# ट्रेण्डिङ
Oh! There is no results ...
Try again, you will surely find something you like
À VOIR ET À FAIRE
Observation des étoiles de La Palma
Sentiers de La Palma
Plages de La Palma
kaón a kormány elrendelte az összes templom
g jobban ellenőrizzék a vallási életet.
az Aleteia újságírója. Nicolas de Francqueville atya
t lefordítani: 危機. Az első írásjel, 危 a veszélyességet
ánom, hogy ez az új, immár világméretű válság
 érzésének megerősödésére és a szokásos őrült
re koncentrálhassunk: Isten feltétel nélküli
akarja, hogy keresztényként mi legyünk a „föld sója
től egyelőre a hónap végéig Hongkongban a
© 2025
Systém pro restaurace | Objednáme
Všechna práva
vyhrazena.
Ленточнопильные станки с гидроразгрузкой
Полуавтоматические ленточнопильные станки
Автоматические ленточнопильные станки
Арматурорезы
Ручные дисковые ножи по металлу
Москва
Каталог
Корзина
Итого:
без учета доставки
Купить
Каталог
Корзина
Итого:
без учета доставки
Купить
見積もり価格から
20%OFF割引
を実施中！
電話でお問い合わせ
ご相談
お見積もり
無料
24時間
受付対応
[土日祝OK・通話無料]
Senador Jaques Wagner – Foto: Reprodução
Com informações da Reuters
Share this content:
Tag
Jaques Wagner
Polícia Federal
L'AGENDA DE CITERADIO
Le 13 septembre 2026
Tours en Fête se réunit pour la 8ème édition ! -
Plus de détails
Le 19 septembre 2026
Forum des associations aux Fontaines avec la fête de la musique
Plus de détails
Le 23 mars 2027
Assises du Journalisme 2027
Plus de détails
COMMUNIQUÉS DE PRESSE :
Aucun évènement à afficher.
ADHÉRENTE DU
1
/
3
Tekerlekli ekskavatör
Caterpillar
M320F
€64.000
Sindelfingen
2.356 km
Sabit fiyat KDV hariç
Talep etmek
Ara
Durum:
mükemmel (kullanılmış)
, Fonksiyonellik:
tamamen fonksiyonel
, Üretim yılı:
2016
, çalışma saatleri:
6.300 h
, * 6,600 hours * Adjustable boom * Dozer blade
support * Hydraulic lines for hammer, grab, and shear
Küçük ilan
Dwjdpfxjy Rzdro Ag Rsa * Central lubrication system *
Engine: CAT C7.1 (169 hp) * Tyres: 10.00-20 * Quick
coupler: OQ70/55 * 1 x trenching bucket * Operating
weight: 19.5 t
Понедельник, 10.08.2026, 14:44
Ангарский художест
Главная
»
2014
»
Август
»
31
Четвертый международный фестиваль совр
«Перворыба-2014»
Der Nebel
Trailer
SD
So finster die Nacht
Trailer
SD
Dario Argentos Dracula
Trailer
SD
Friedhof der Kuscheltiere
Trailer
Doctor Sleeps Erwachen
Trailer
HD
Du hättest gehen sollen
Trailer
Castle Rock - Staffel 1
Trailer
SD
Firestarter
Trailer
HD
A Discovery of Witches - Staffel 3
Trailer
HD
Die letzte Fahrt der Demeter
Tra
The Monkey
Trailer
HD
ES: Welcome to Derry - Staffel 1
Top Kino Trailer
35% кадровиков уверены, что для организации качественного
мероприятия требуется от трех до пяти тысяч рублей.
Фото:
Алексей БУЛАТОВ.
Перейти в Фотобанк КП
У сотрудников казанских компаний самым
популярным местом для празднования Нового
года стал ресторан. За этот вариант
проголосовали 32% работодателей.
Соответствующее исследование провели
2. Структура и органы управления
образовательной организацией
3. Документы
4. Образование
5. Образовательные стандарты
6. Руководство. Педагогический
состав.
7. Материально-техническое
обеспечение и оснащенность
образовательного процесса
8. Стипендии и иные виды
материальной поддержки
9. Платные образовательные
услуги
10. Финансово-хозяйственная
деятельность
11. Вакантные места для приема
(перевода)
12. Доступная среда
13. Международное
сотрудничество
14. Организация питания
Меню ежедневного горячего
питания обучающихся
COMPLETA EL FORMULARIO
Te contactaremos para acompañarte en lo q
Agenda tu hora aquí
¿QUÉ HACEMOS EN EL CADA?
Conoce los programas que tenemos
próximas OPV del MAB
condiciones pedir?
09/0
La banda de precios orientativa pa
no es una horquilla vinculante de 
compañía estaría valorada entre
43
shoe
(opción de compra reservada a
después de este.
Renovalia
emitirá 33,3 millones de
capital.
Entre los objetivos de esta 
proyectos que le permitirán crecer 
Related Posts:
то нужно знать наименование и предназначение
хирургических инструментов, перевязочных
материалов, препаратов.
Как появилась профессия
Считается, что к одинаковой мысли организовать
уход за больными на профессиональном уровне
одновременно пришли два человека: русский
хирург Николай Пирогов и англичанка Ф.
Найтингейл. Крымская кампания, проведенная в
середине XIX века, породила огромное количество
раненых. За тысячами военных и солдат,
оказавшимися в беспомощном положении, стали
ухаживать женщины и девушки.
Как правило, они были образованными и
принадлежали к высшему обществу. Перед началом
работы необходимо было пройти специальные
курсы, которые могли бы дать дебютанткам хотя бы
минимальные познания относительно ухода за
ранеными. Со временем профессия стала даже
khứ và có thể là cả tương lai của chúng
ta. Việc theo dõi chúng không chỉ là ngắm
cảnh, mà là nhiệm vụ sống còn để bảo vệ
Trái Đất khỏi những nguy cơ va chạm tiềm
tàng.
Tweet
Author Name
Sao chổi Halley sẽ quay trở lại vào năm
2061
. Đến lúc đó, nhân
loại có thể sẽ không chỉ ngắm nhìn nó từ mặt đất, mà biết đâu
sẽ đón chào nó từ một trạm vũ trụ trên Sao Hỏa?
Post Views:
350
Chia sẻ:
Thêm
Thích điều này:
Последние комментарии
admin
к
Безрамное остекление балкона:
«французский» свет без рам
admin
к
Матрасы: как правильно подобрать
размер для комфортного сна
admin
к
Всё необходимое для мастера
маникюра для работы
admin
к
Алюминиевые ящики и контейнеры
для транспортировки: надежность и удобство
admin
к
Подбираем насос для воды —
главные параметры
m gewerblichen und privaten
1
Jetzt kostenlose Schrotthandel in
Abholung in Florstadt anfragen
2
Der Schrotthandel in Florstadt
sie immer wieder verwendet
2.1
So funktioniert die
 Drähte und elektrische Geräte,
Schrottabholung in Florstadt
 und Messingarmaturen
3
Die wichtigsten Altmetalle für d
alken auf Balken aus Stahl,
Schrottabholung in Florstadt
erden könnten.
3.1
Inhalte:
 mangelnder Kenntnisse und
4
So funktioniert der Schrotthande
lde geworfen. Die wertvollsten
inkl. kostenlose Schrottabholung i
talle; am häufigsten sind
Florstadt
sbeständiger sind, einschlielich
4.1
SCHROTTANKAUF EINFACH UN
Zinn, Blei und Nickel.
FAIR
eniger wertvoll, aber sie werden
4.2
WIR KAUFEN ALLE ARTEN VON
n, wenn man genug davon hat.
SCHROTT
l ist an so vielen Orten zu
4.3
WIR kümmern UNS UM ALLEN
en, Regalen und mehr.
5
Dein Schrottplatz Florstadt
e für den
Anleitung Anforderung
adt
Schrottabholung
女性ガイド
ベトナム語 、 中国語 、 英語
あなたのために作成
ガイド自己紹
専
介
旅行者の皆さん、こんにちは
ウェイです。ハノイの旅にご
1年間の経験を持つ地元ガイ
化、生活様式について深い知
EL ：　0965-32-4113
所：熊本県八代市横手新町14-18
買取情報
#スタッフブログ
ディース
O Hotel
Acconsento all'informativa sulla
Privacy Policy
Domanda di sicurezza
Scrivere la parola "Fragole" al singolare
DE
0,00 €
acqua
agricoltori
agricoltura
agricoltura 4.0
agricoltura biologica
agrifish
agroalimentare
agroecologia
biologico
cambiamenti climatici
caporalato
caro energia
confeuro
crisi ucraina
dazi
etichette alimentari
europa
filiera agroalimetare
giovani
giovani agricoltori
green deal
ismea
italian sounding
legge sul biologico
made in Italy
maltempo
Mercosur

Job:
Would you copy every line of the entries that includes the word "Florstadt"?

Result:
Abholung in Florstadt anfragen
Der Schrotthandel in Florstadt
Schrottabholung in Florstadt
Schrottabholung in Florstadt
Florstadt
Dein Schrottplatz Florstadt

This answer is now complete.